- _Page text_:
____

Loads the given module. The function starts by looking into the package.loaded table to determine whether modname is already loaded. If it is, then require returns the value stored at package.loaded[modname]. Otherwise, it tries to find a loader for the module.

To find a loader, require is guided by the package.searchers sequence. By changing this sequence, we can change how require looks for a module. The following explanation is based on the default configuration for package.searchers.

First require queries package.preload[modname]. If it has a value, this value (which should be a function) is the loader. Otherwise require searches for a Lua loader using the path stored in package.path. If that also fails, it searches for a C loader using the path stored in package.cpath. If that also fails, it tries an all-in-one loader (see package.searchers).

Once a loader is found, require calls the loader with two arguments: modname and an extra value dependent on how it got the loader. (If the loader came from a file, this extra value is the file name.) If the loader returns any non-nil value, require assigns the returned value to package.loaded[modname]. If the loader does not return a non-nil value and has not assigned any value to package.loaded[modname], then require assigns true to this entry. In any case, require returns the final value of package.loaded[modname].

If there is any error loading or running the module, or if it cannot find any loader for the module, then require raises an error.

A string describing some compile-time configurations for packages. This string is a sequence of lines:

The path used by require to search for a C loader.

Lua initializes the C path package.cpath in the same way it initializes the Lua path package.path, using the environment variable LUA_CPATH_5_2 or the environment variable LUA_CPATH or a default path defined in luaconf.h.

A table used by require to control which modules are already loaded. When you require a module modname and package.loaded[modname] is not false, require simply returns the value stored there.

This variable is only a reference to the real table; assignments to this variable do not change the table used by require.

Dynamically links the host program with the C library libname.

____

- _Data below_:
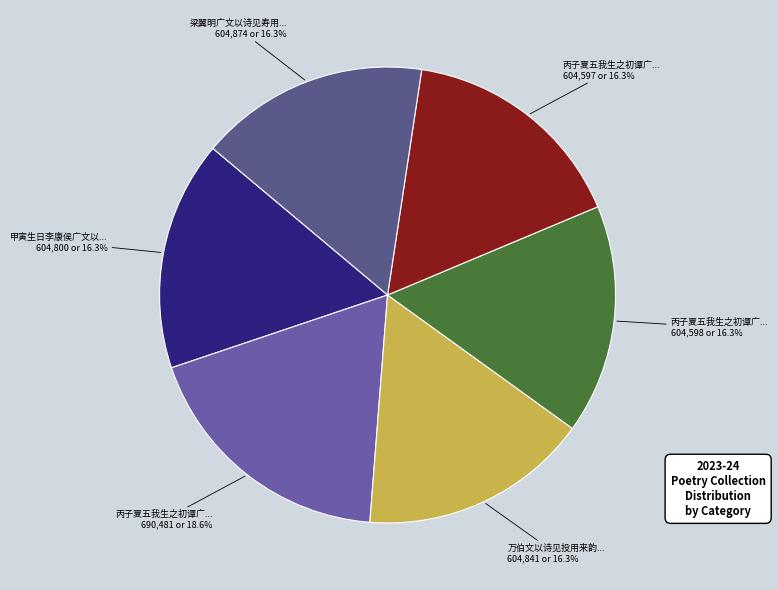

Rank the categories by value from lowest to highest.

丙子夏五我生之初谭广文以诗见寿用来韵赋谢 其一, 丙子夏五我生之初谭广文以诗见寿用来韵赋谢 其二, 甲寅生日李康侯广文以诗见寿对使走笔用来韵, 万伯文以诗见投用来韵却答, 梁翼明广文以诗见寿用来韵却答, 丙子夏五我生之初谭广文以诗见寿用来韵赋谢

____

- _Task directions_:
Write the next part of the text on Lua module loading, starting after its final sentence. You won't need the material.

- _Answer to the exercise_:
If funcname is "*", then it only links with the library, making the symbols exported by the library available to other dynamically linked libraries. Otherwise, it looks for a function funcname inside the library and returns this function as a C function. So, funcname must follow the lua_CFunction prototype (see lua_CFunction).

This is a low-level function. It completely bypasses the package and module system. Unlike require, it does not perform any path searching and does not automatically adds extensions. libname must be the complete file name of the C library, including if necessary a path and an extension. funcname must be the exact name exported by the C library (which may depend on the C compiler and linker used).

This function is not supported by Standard C. As such, it is only available on some platforms (Windows, Linux, Mac OS X, Solaris, BSD, plus other Unix systems that support the dlfcn standard).

The path used by require to search for a Lua loader.

At start-up, Lua initializes this variable with the value of the environment variable LUA_PATH_5_2 or the environment variable LUA_PATH or with a default path defined in luaconf.h, if those environment variables are not defined. Any ";;" in the value of the environment variable is replaced by the default path.

A table to store loaders for specific modules (see require).

This variable is only a reference to the real table; assignments to this variable do not change the table used by require.

A table used by require to control how to load modules.

Each entry in this table is a searcher function. When looking for a module, require calls each of these searchers in ascending order, with the module name (the argument given to require) as its sole parameter. The function can return another function (the module loader) plus an extra value that will be passed to that loader, or a string explaining why it did not find that module (or nil if it has nothing to say).

Lua initializes this table with four searcher functions.

The first searcher simply looks for a loader in the package.preload table.

The second searcher looks for a loader as a Lua library, using the path stored at package.path. The search is done as described in function package.searchpath.

The third searcher looks for a loader as a C library, using the path given by the variable package.cpath. Again, the search is done as described in function package.searchpath. For instance, if the C path is the string

the searcher for module foo will try to open the files ./foo.so, ./foo.dll, and /usr/local/foo/init.so, in that order. Once it finds a C library, this searcher first uses a dynamic link facility to link the application with the library. Then it tries to find a C function inside the library to be used as the loader. The name of this C function is the string "luaopen_" concatenated with a copy of the module name where each dot is replaced by an underscore. Moreover, if the module name has a hyphen, its prefix up to (and including) the first hyphen is removed. For instance, if the module name is a.v1-b.c, the function name will be luaopen_b_c.

The fourth searcher tries an all-in-one loader. It searches the C path for a library for the root name of the given module. For instance, when requiring a.b.c, it will search for a C library for a. If found, it looks into it for an open function for the submodule; in our example, that would be luaopen_a_b_c. With this facility, a package can pack several C submodules into one single library, with each submodule keeping its original open function.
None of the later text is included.